El auge de las carreras de montaña en los últimos años ha despertado el conflicto entre el uso y la conservación de la naturaleza.

El 13 de septiembre se disputó una nueva edición del Desafío Oso Somiedo, una carrera de montaña que atraviesa el Parque Natural de Somiedo (Asturias) y que hubiese sido una de las muchas carreras de montaña que se celebran en nuestro país de no ser por la denuncia del Fondo para la Protección de los Animales Salvajes ya que los corredores podrían cruzarse con los osos.
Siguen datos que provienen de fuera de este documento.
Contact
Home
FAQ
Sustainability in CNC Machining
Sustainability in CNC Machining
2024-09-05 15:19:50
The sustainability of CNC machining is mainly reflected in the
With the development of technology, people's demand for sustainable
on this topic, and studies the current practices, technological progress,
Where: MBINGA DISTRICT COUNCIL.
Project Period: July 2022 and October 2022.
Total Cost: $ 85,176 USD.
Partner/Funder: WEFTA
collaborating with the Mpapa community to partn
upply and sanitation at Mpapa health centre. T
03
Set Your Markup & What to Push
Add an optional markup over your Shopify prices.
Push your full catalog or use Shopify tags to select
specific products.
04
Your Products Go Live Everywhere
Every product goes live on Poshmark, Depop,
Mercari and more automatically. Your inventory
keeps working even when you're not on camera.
La Fiscalía obligó a modificar el recorrido inicial -que contaba con el visto bueno de la Fundación Oso Pardo- pero abrió el debate entre el uso y la protección de la naturaleza.
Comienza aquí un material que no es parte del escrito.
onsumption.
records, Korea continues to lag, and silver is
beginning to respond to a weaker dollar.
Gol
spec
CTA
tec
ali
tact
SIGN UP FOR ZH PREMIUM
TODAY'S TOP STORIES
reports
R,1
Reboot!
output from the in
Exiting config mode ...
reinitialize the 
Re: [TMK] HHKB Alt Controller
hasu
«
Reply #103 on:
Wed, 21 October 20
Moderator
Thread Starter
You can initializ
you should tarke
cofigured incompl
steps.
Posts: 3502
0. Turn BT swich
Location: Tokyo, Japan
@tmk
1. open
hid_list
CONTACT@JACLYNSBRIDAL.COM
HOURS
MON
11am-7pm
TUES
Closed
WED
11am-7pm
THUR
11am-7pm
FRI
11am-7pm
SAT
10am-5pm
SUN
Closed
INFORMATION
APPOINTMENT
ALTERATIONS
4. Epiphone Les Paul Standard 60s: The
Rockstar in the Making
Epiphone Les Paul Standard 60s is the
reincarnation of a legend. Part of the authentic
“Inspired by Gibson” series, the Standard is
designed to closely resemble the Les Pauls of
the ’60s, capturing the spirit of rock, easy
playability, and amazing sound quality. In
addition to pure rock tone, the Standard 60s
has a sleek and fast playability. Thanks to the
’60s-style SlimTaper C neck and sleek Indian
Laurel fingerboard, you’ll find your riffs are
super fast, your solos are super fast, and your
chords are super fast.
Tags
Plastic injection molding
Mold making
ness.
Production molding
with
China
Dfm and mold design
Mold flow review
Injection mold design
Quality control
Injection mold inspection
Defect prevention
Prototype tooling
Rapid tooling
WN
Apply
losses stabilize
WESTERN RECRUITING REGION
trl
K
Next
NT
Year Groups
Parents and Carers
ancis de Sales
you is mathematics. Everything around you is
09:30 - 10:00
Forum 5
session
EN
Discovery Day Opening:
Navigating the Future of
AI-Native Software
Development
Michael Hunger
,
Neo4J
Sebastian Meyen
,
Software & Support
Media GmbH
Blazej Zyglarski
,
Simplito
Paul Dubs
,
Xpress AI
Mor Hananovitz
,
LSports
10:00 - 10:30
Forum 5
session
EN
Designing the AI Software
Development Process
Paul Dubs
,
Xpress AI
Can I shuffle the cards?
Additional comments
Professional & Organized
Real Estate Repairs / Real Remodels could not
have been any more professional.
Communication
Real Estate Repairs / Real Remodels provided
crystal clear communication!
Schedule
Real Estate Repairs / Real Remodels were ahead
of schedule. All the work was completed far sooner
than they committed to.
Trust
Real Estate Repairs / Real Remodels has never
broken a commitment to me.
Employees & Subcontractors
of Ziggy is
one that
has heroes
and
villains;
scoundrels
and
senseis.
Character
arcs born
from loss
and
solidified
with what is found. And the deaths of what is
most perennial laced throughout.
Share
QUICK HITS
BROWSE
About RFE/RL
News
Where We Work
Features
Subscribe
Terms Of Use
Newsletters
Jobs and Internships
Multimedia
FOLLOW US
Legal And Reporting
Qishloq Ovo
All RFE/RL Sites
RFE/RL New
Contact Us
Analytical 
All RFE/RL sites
Un conflicto que se acentúa debido al vacío legal que hay sobre la realización de unas carreras que en ocasiones incluyen espacios naturales protegidos en su recorrido y por la ausencia de planes de uso y gestión en las montañas españolas. Además, en los últimos años las carreras de montaña han crecido de forma espectacular, impulsadas por la Federación Española de Deportes de Montaña (Fedme), de la que dependen, y por numerosos clubs, empresas y particulares que han visto un nuevo negocio en los centenares de corredores a los que atraen.

Porque lejos de ser algo minoritario, y pese a las exigencias físicas que implican sus recorridos, estas carreras llegan a superar los 1.000 participantes, y se ven obligadas a establecer una cifra tope de corredores. Además del uso mercantilista de los espacios naturales, las críticas se dirigen a problemas como la erosión del suelo que provoca la afluencia masiva de corredores, la basura que se puede generar o los peligros para la flora y fauna, que pueden ser pisoteados y, en el caso de los animales, molestados.

Los organizadores obtienen los permisos presentando un dossier, y muy pocas veces la Administración realiza modificaciones en su recorrido. La Fedme explica que en sus competiciones no dejan rastro, y añaden que este año se ha introducido la figura del árbitro ambiental, encargado de estudiar si se ha afectado al medio ambiente, en especial en el tema basuras o restos de señalización; e indica que en el tema del daño ambientales “hay más ruido que nueces”. También critica que las carreras privadas (promovidas por deportistas sin federar, particulares o empresas) pueden dañar el medio ambiente.

Pero mientras no exista una regulación al respecto o se les obligue a presentar un informe de evaluación ambiental, serán las propias carreras las que tomen las medidas que consideren oportunas para proteger la naturaleza. Por ejemplo, en el Cadí-Moixernó solo se celebran cuando menos afectan a la flora y fauna; y en el Penyagolosa no se reparten vasos y ya no se puede correr hasta la cima.